I still awoke at night as if in midthought. That copy of Emerson’s Essays … did Norman keep it? I’d be compelled to run downstairs to the storage room and root through the boxes I brought back from Kentucky with me. First, though, I had to rouse Ginny to find the key. Ginny tolerated these wakings only twice, and then, griping about delusional roommates, she had a copy of the key made and hung it by the condo’s front door.
It’s a physical deficiency you feel in the middle of the night after a breakup. Oh shit, you lie there thinking. It’s not the books or the brassieres—I’ve left my thighs in his spare closet.
Along with my ex, Norman, and possibly some missing-inaction body parts, I’d abandoned my creative spirit in Kentucky too, left it disintegrating underneath a tree beside the Barren River (symbolically enough), buried alongside the last paintings I swore I would ever do.
Ginny had left the newspaper on the kitchen table folded open to the employment section, alongside a conspicuously placed red pen. I sat down at the table and wriggled in the chair. Ginny’s condo is the Shrine to Design: titanium white walls, ebony floors, leather furniture, and none of the clocks had numbers. I could never tell what time it was, not that I had anything to be late for. The two kitchen chairs were Bertoia Wire Chairs, sans cushions. The wire frame was incredibly uncomfortable and my butt would be dented like a reverse waffle when I stood up. If the other items in the room and I were featured in a certain Sesame Street game, I’d be one of the things that’s not like the others.

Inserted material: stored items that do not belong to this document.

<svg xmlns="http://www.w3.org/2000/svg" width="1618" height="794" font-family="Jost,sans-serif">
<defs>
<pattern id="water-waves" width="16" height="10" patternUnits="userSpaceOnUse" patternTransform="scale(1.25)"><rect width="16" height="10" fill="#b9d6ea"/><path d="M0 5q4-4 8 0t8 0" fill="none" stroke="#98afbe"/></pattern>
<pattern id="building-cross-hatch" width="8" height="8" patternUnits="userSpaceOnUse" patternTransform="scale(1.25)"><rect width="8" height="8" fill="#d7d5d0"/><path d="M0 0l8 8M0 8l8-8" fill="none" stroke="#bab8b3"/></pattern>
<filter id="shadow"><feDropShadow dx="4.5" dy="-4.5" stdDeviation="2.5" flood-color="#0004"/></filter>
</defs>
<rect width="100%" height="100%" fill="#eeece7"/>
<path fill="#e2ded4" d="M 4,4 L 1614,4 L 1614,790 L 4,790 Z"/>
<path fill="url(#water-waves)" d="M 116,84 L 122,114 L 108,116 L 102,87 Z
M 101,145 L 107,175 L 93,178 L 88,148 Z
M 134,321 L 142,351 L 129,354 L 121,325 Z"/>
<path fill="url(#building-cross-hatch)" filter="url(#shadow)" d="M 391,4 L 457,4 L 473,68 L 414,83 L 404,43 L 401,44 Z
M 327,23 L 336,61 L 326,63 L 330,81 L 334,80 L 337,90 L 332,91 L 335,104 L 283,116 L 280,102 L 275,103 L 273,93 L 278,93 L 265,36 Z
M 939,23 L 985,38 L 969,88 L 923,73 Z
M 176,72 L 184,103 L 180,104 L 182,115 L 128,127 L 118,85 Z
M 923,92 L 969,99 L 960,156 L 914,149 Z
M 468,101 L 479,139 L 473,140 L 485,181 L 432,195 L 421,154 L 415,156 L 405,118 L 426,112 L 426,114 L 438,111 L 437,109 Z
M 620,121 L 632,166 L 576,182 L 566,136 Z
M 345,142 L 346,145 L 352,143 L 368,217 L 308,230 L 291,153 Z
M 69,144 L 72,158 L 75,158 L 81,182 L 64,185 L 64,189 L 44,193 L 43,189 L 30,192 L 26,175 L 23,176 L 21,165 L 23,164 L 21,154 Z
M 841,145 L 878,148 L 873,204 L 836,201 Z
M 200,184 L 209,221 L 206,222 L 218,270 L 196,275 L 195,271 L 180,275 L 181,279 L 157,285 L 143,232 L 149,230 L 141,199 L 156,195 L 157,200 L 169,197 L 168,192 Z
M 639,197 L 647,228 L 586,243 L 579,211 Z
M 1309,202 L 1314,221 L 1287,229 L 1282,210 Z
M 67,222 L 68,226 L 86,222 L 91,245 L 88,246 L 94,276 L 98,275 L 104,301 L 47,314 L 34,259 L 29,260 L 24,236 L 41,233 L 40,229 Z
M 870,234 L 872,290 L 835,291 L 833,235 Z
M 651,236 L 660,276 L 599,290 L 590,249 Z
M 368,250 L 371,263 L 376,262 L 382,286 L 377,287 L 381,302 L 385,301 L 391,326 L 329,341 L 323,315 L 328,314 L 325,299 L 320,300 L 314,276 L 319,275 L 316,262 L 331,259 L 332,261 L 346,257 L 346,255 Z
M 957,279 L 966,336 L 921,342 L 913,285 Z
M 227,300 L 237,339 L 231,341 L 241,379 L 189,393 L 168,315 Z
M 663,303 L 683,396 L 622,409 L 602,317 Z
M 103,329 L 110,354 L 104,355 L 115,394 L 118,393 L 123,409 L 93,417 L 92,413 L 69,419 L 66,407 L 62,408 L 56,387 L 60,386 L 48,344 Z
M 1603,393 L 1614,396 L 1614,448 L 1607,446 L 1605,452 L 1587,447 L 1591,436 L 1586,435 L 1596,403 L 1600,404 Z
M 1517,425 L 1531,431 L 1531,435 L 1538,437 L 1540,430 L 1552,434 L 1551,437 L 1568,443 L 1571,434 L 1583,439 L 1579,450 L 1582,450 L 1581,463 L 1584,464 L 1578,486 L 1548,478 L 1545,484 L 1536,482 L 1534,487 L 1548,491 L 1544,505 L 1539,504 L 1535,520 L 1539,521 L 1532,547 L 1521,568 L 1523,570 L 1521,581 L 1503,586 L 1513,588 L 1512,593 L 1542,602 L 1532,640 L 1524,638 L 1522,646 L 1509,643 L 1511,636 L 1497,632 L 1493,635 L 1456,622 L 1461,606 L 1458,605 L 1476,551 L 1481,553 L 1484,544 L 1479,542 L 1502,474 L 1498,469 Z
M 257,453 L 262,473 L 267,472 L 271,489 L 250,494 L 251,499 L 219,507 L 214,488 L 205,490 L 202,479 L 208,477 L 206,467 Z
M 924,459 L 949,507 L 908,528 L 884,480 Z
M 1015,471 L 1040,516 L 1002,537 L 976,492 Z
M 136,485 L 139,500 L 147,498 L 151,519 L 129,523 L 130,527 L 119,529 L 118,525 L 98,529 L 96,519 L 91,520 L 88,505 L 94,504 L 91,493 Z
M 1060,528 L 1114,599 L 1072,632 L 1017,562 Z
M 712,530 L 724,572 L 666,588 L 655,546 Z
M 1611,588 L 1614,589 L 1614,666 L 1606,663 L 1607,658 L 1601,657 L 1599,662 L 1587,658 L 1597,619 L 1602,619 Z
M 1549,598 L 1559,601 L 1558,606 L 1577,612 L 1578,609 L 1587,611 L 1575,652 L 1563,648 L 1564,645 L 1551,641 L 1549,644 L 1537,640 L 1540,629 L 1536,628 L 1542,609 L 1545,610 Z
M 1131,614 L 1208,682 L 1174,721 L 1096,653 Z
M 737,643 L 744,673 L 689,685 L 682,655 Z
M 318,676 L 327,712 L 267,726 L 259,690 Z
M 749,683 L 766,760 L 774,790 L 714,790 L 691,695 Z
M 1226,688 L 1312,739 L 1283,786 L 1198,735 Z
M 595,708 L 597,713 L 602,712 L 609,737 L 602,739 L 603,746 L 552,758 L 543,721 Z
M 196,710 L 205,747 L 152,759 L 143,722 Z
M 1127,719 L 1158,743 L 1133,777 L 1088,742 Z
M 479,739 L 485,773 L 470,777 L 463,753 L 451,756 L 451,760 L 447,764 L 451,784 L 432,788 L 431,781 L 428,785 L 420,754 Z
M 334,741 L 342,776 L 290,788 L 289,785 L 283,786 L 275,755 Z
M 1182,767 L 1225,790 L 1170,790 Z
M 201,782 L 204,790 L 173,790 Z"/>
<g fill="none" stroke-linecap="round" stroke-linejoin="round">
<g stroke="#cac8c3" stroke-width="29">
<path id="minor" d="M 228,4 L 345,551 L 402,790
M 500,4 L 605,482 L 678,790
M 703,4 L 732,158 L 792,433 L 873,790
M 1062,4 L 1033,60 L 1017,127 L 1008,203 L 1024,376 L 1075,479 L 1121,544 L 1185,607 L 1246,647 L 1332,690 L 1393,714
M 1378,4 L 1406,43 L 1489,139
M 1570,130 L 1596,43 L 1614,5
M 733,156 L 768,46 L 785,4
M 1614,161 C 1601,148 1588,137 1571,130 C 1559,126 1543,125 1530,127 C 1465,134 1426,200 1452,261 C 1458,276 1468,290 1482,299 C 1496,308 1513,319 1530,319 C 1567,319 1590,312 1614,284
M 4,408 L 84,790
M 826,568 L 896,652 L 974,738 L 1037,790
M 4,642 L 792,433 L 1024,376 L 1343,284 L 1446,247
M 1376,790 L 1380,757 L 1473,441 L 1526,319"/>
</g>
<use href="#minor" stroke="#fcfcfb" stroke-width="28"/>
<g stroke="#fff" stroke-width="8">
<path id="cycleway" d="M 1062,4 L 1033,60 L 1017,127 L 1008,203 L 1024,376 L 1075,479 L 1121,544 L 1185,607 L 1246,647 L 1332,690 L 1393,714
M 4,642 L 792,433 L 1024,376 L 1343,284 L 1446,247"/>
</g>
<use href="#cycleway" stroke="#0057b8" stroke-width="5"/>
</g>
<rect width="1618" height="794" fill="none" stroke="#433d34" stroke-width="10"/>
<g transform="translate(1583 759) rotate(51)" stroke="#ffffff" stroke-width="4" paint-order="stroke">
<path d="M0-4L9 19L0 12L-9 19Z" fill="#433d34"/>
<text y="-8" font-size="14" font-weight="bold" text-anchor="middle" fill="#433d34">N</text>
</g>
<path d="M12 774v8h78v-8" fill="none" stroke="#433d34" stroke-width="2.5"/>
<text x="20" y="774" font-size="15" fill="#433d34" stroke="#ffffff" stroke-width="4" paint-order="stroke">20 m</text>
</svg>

I unfolded the paper and turned past the help-wanted ads to the furniture-for-sale column. I’d be getting my own place again, someday. It didn’t cost anything to look and I wanted to feast my eyes on the cost of a nice flat-bottomed kitchen chair.
Underneath the amazing queen mattress & box, cost over $1100, sell $495, there it was:
B E A U T I F U L old phonograph for sale. 78 record player.
Excellent condition. Gladys doesn’t dance anymore.